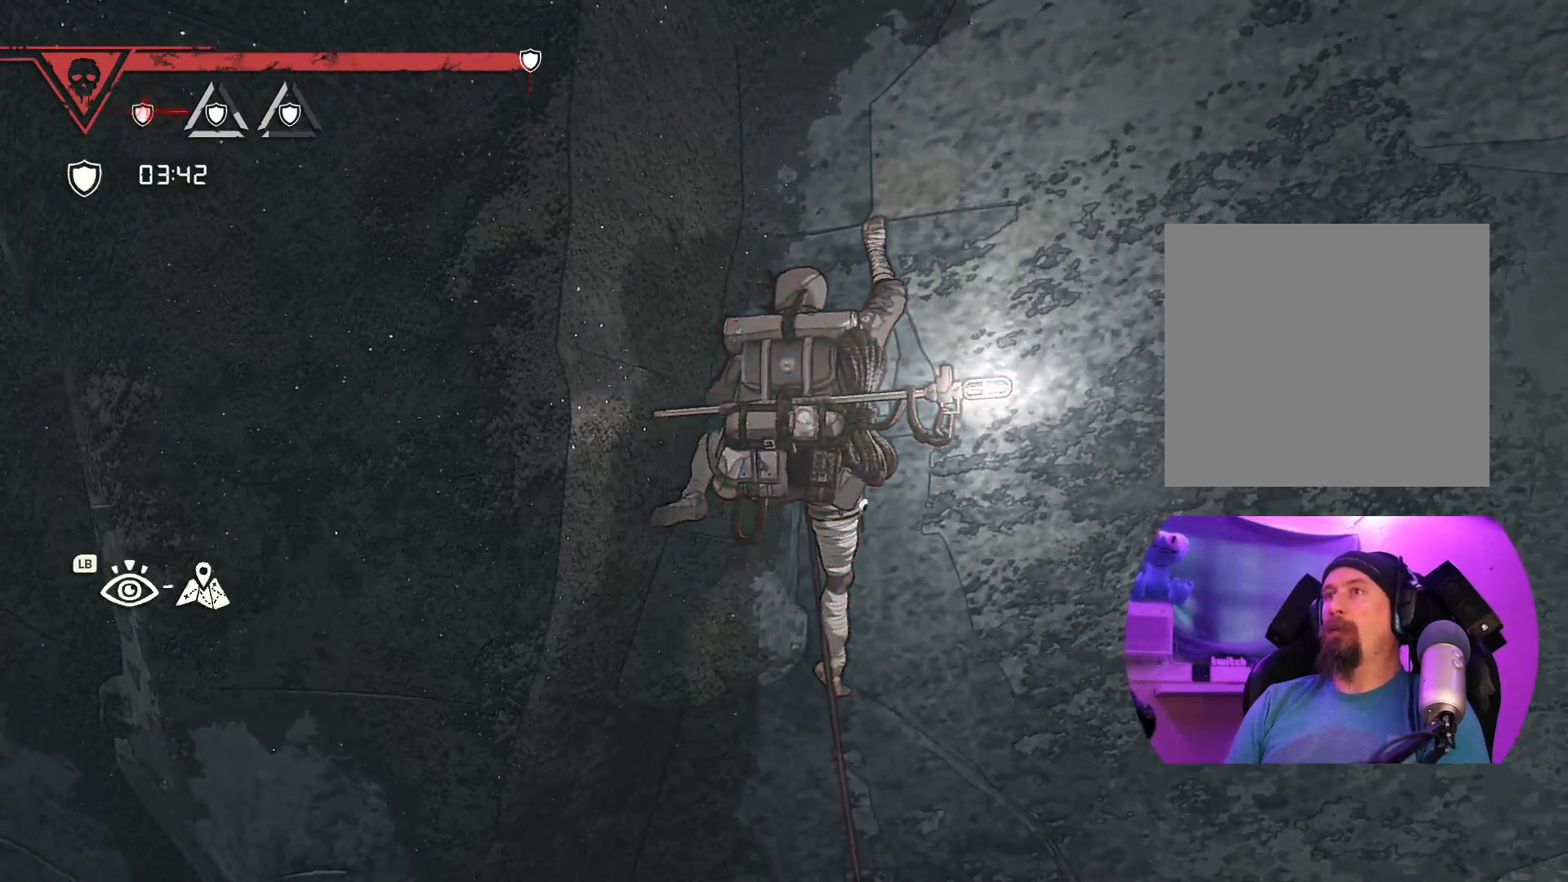
{"dt_ms": 500, "buttons": ["R1"], "left_stick": "center", "right_stick": "center", "events": [[100, "R1", "down"]]}
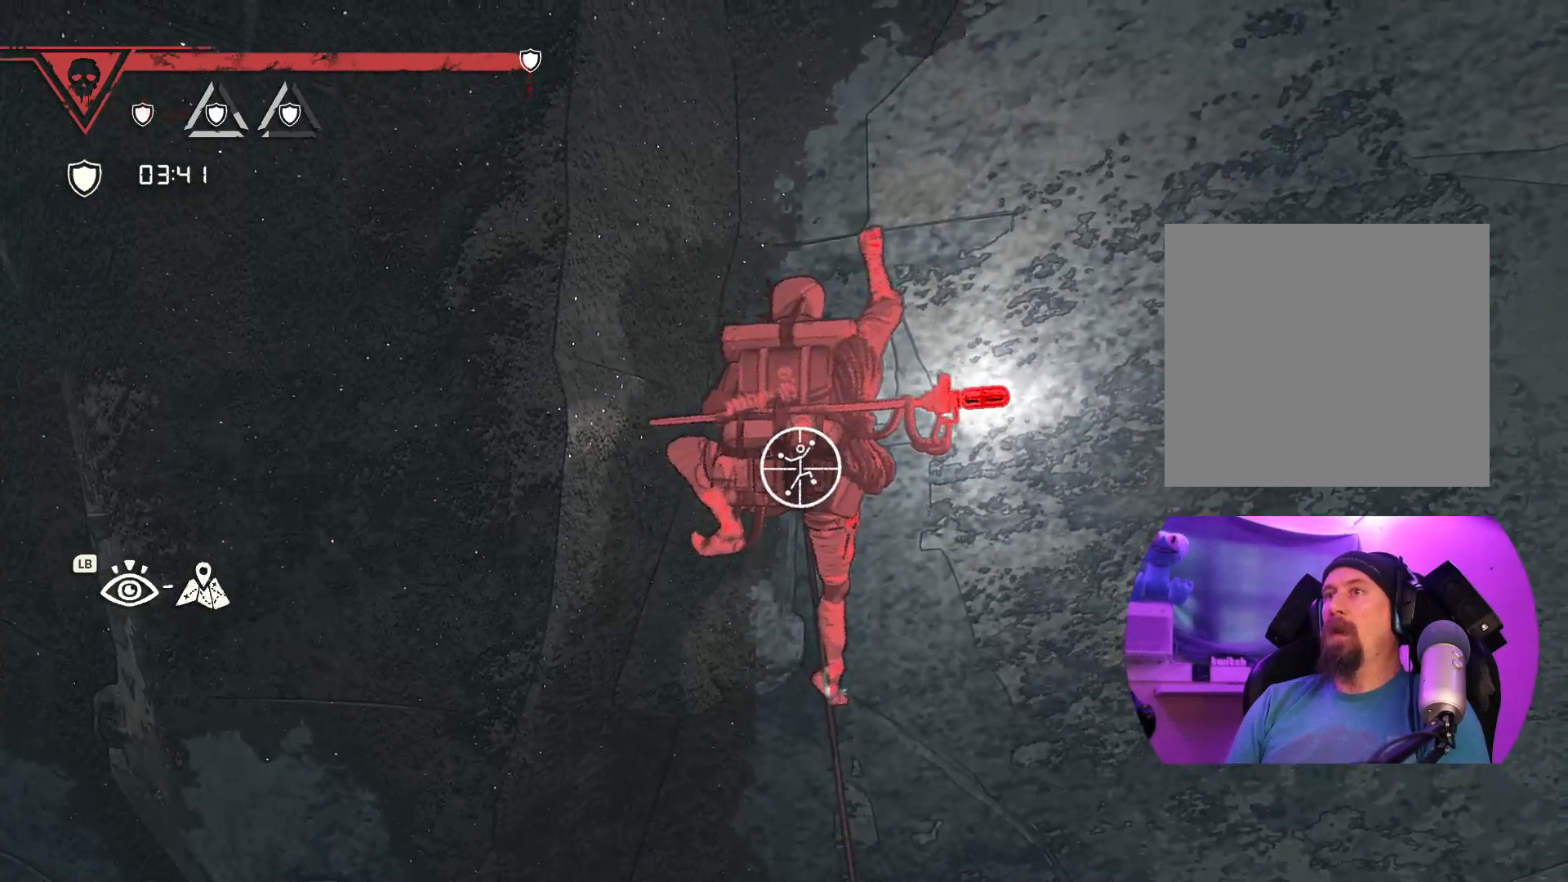
{"dt_ms": 500, "buttons": [], "left_stick": "up", "right_stick": "center", "events": [[50, "left_stick", "up"], [450, "R1", "up"]]}
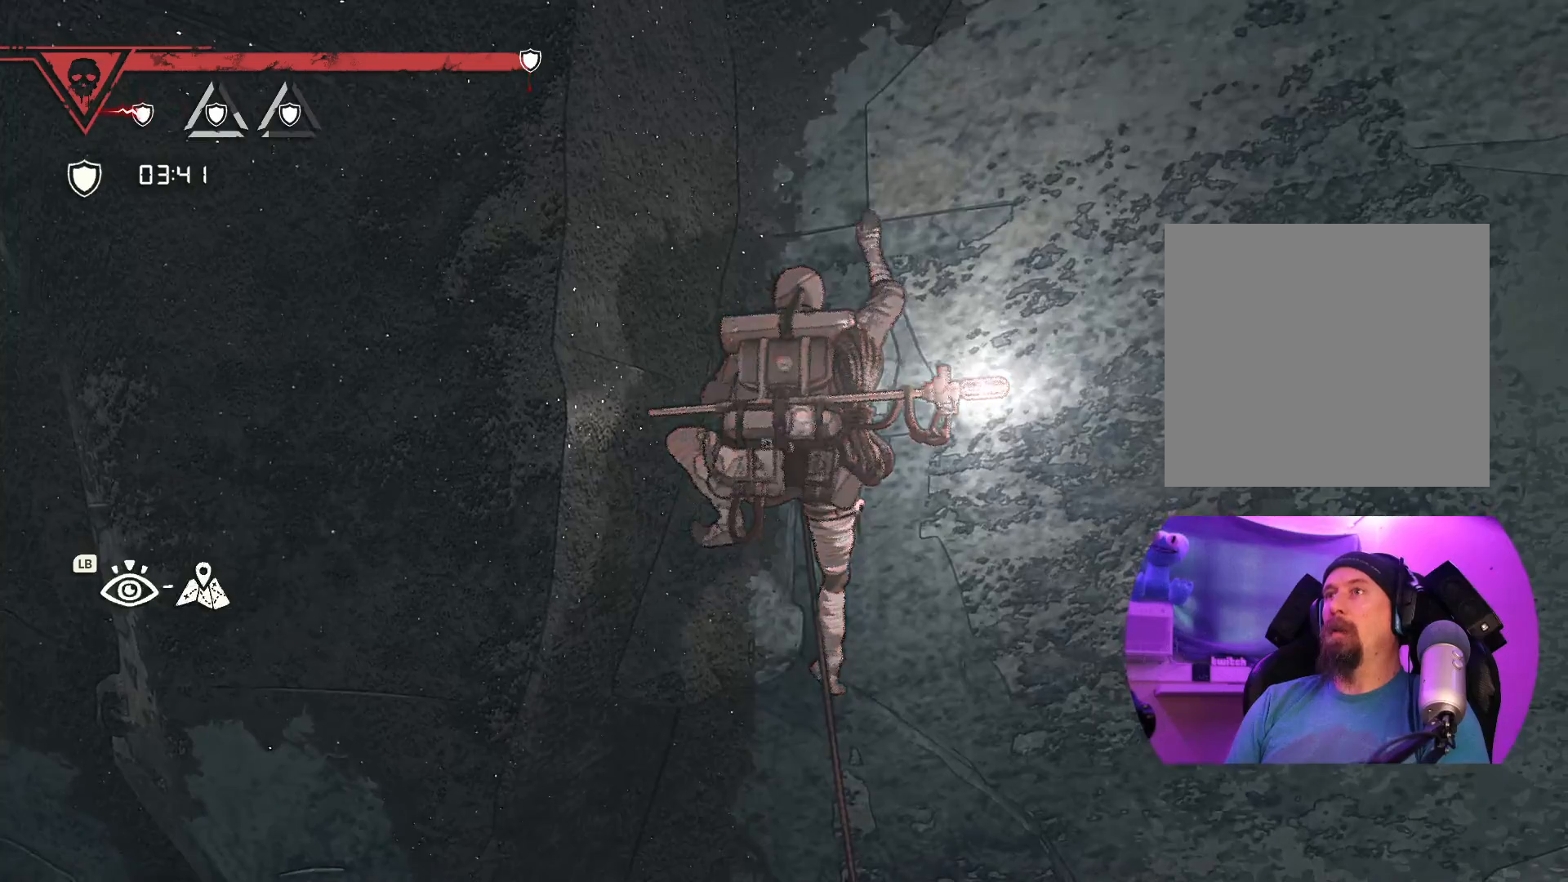
{"dt_ms": 500, "buttons": [], "left_stick": "up", "right_stick": "center", "events": [[50, "left_stick", "up-right"], [367, "left_stick", "up"]]}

* _INSTRUCTIONS FOR THE TASK_: What is wanted is the listing, written out exactly, with each picture removed.

* _SOLUTION TO THIS TASK_:
{"dt_ms": 500, "buttons": ["R1"], "left_stick": "center", "right_stick": "center", "events": [[100, "R1", "down"]]}
{"dt_ms": 500, "buttons": [], "left_stick": "up", "right_stick": "center", "events": [[50, "left_stick", "up"], [450, "R1", "up"]]}
{"dt_ms": 500, "buttons": [], "left_stick": "up", "right_stick": "center", "events": [[50, "left_stick", "up-right"], [367, "left_stick", "up"]]}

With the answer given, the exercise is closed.